Repeupler son poulailler à bas coût
La journée de ce samedi a été soigneusement organisée, semblable à un service "drive". Avant de se rendre sur place, les intéressés ont réservé leurs poules en ligne. À leur arrivée, ils présentaient leurs réservations et patientaient pour récupérer leurs nouvelles compagnes. Marine Gohier, bénévole de l'association, gérait l'événement, aidée par ses filles et quelques amis, qui sont également repartis avec des poules. "Cela leur évite une fin funeste", confie Christelle, une proche.
Entre les allées, Gilbert, récemment retraité, repense à son poulailler perdu à cause de prédateurs. "C’était l’occasion idéale de repeupler mon espace vide.

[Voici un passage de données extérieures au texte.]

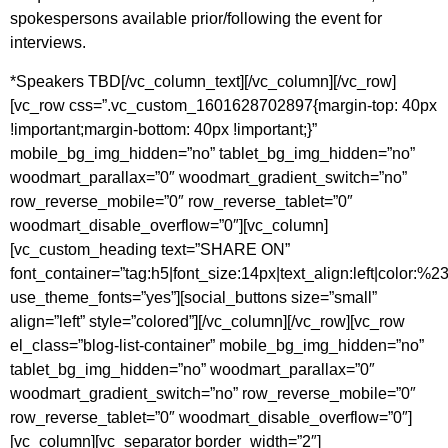
spokespersons available prior/following the event for
interviews.
*Speakers TBD[/vc_column_text][/vc_column][/vc_row]
[vc_row css=”.vc_custom_1601628702897{margin-top: 40px
!important;margin-bottom: 40px !important;}”
mobile_bg_img_hidden=”no” tablet_bg_img_hidden=”no”
woodmart_parallax=”0″ woodmart_gradient_switch=”no”
row_reverse_mobile=”0″ row_reverse_tablet=”0″
woodmart_disable_overflow=”0″][vc_column]
[vc_custom_heading text=”SHARE ON”
font_container=”tag:h5|font_size:14px|text_align:left|color:%
use_theme_fonts=”yes”][social_buttons size=”small”
align=”left” style=”colored”][/vc_column][/vc_row][vc_row
el_class=”blog-list-container” mobile_bg_img_hidden=”no”
tablet_bg_img_hidden=”no” woodmart_parallax=”0″
woodmart_gradient_switch=”no” row_reverse_mobile=”0″
row_reverse_tablet=”0″ woodmart_disable_overflow=”0″]
[vc_column][vc_separator border_width=”2″]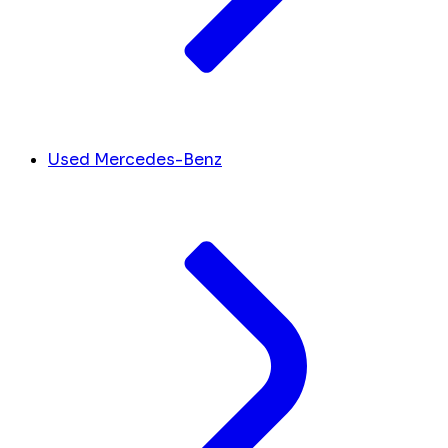
Used Mercedes-Benz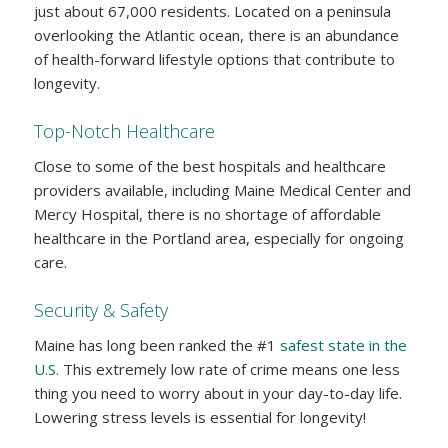
just about 67,000 residents. Located on a peninsula
overlooking the Atlantic ocean, there is an abundance
of health-forward lifestyle options that contribute to
longevity.
Top-Notch Healthcare
Close to some of the best hospitals and healthcare
providers available, including Maine Medical Center and
Mercy Hospital, there is no shortage of affordable
healthcare in the Portland area, especially for ongoing
care.
Security & Safety
Maine has long been ranked the #1
safest state in the
U.S.
This extremely low rate of crime means one less
thing you need to worry about in your day-to-day life.
Lowering stress levels is essential for longevity!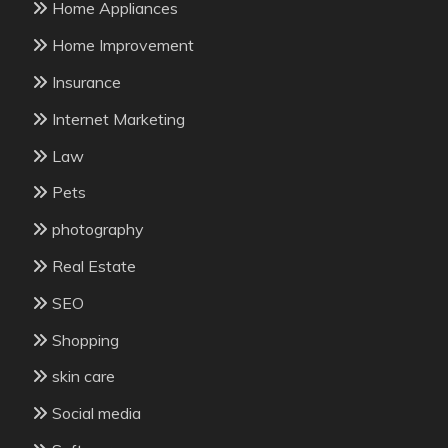
Home Appliances
Home Improvement
Insurance
Internet Marketing
Law
Pets
photography
Real Estate
SEO
Shopping
skin care
Social media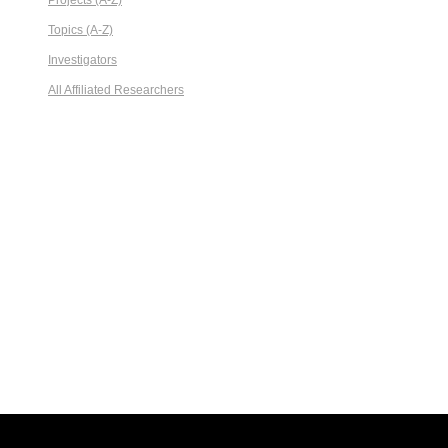
Projects (A-Z)
Topics (A-Z)
Investigators
All Affiliated Researchers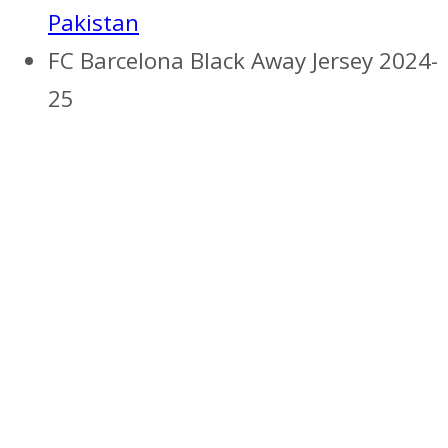
Pakistan
FC Barcelona Black Away Jersey 2024-
25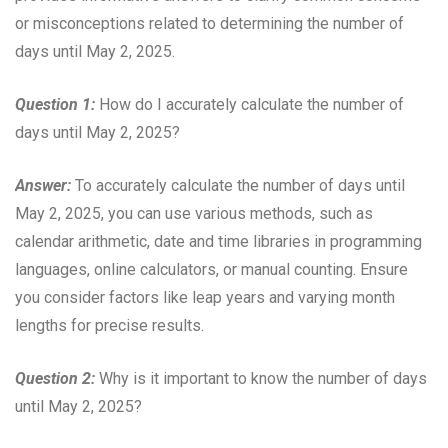
or misconceptions related to determining the number of
days until May 2, 2025.
Question 1:
How do I accurately calculate the number of
days until May 2, 2025?
Answer:
To accurately calculate the number of days until
May 2, 2025, you can use various methods, such as
calendar arithmetic, date and time libraries in programming
languages, online calculators, or manual counting. Ensure
you consider factors like leap years and varying month
lengths for precise results.
Question 2:
Why is it important to know the number of days
until May 2, 2025?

Elles se transforment en magnifiques poules pondeuses en quelques mois", note-t-il avec satisfaction.
Guy, un habitant de la région, cherchait à agrandir son projet avicole. "J'ai entendu parler de cette association par ma famille. C'est une bonne action à un prix raisonnable. Aujourd'hui, j’en prends huit !", s'enthousiasme-t-il, tandis que Marine précise que le coût d'adoption est de quatre euros par poule, souvent soutenu par des dons pour l'association.
Des poules sauvées d’une fin programmée
Pour cette adoption, les poules proviennent d’un élevage situé à Fondamente, sur le plateau du Larzac. L'association travaille avec divers éleveurs d'Occitanie et du sud-est, pour éviter que ces animaux ne soient envoyés à l'abattoir une fois leur productivité réduite. "Dans ces moments, nous intervenons pour en sauver le maximum", explique Heidi Carneau, fondatrice de l'association. Les éleveurs préfèrent vendre les poules à l'association, ce qui leur permet de récupérer un peu d’argent tout en aidant les animaux.
Adopter une poule implique cependant certaines conditions : avoir un espace sécurisé, avoir au moins deux poules pour ceux qui en possèdent déjà, ou trois sinon, tout en s'engageant à ne pas les consommer. "Ces animaux, peu connus, peuvent faire d’excellents compagnons, et leur entretien est relativement facile", assure Heidi Carneau.
Depuis sa création en 2020, Champs libre aux poules a mobilisé plus de 200 bénévoles principalement en Occitanie et organise régulièrement des journées d’adoption. À ce jour, l'association se vante d'avoir sauvé environ 140 000 poules, dont près de 10 000 depuis janvier 2026.
A Saint-Léons, ce samedi, 144 poules ont échappé à leur destin, transformant ainsi leur nombre d'œufs en une vie précieuse.